- Born: ِAhmed Emad Eldin October 23, 1996 (age 29) Jeddah, Saudi Arabia
- Known for: Digital artist
- Notable work: Pink Floyd - The Endless River
- Website: ahmedemadeldin.com

= Ahmed Emad Eldin =

Egyptian digital artist

The Endless River (2014), Eldin's design for the 2014 studio album.

Ahmed Emad Eldin (أحمد عماد الدين) is an Egyptian digital artist who came to prominence as the designer of the sleeve of Pink Floyd's 2014 album The Endless River. In 2015, Emad Eldin was chosen by Adobe for their "25 Under 25" list. Emad Eldin has been described as "an acclaimed digital artist and photo manipulator whose work has been displayed all over, from museums to the sleeve of Pink Floyd's album The Endless River" and who "has made a name for himself in the global digital art space" often producing "commercial work" though "much of his artwork comes from his own dreams." Emad Eldin is an Oniros Film Awards winner. His work has been part of exhibitions, including the "Bad Consumers" exhibition at Doge's Palace, Genoa and "Kahlil Gibran: Guide for our Times" at Sotheby's Gallery in London, "featuring nine Egyptian artists, along with 38 others from across the Middle East."

==Life==

Emad Eldin was born October 23, 1996, and grew up in Jeddah, Saudi Arabia (with the exception of three years he and his family spent in Egypt); his parents are both Egyptian. Emad Eldin has been an artist since the age of 13, stating that he is "self-taught and... learned from YouTube and many other websites." He cites Salvador Dalí as an influence.

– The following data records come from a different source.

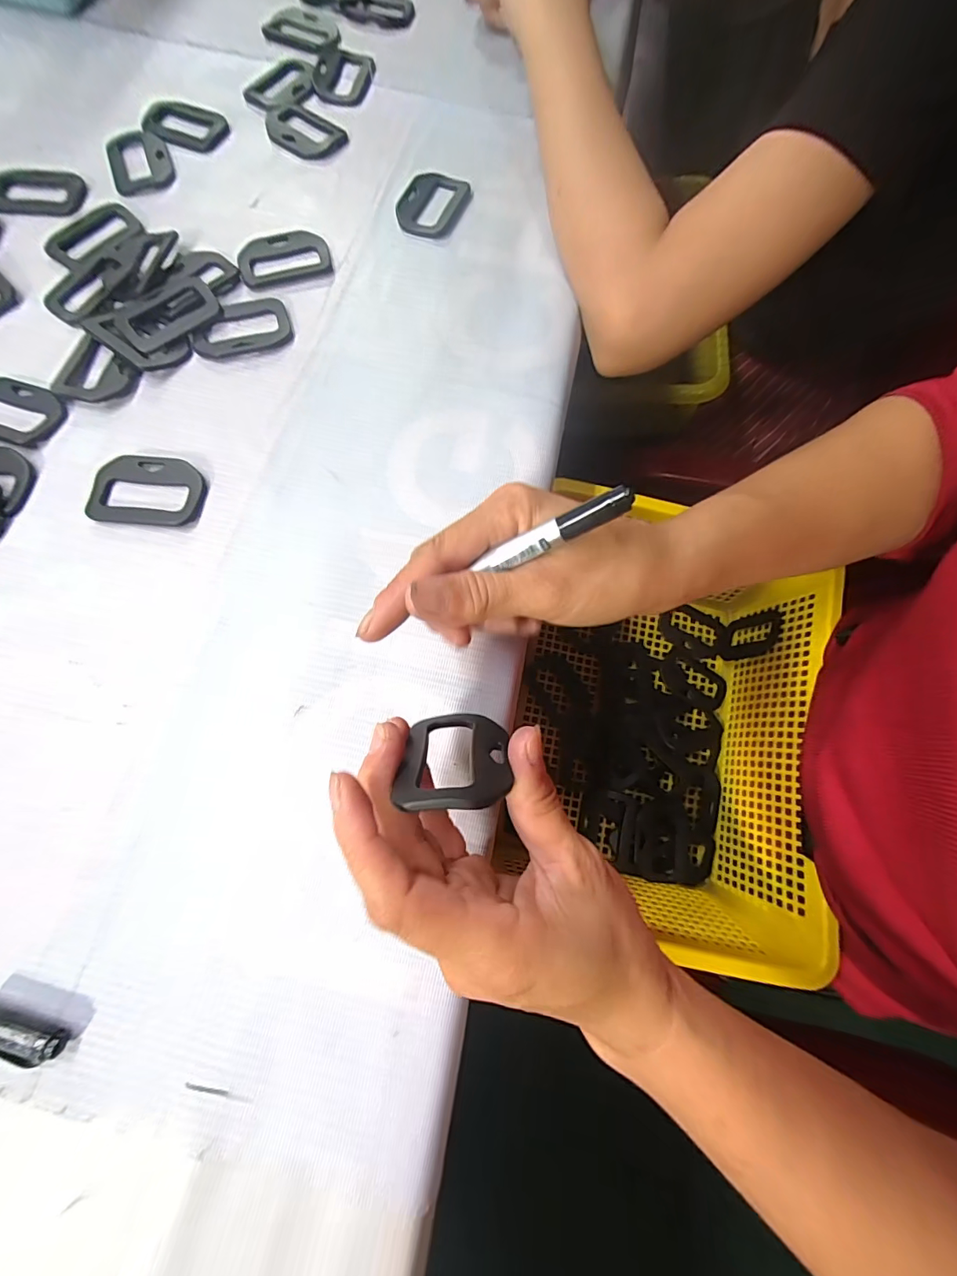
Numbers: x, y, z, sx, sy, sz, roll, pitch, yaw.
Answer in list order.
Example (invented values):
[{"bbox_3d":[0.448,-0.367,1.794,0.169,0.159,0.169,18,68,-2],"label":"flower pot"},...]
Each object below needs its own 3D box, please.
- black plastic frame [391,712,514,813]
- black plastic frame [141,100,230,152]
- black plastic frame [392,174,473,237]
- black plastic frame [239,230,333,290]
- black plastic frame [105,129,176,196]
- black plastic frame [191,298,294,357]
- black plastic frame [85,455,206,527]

Emad Eldin is an undergraduate student in Pharmacy at Future University in Egypt.

==Career==
===The Endless River===

Pink Floyd's creative team, led by Aubrey Powell, discovered Ahmed on the art portfolio website Behance. One of Ahmed's designs was chosen as the cover for the band's The Endless River album. Powell, the late Storm Thorgerson's partner at the Hipgnosis design studio, stated that when they "saw Ahmed’s image it had an instant Floydian resonance," citing its "enigmatic" qualities as well as how Emad Eldin's work is open to interpretation."

In an article in the UK's The Independent, Ahmed described what inspired the design Powell chose for The Endless River album cover: "Thinking about life and nature and what is beyond the world of charming factors we have never seen is enough to create millions of different amazing feelings." Ahmed has stated that he created the image on the cover of The Endless River on 3 October 2013 and that it was originally titled "Beyond the Sky."

As stated in the band's press announcement, once chosen, Ahmed's "concept for the powerful imagery of a man rowing on a 'river' of clouds was ... re-created by Stylorouge, [the] award-winning UK design agency," adding that "Pink Floyd's album artwork, mostly created by Storm Thorgerson of Hipgnosis, is as legendary as the band's music" but that "with Storm's passing in 2013, the task of finding an image that carried on Storm's legacy passed to Aubrey 'Po' Powell, Storm's original partner in Hipgnosis."

===Other albums===

Emad Eldin has dome album cover artwork for Massar Egbari (2015), Hamza Namira (2018), and Basata (2018). Emad Eldin also collaborated with Juno Records artist Tim Green, influencing the overall concept of his album "Her Future Ghosts" (2018).

===Film poster art===

Emad Eldin has produced poster art for the films Clash (2016), Stray (2017), and Heavy Rain (2018). Emad Eldin received an Orinos Film Awards recognition in 2018 in the category of "Best Poster" for "Heavy Rain."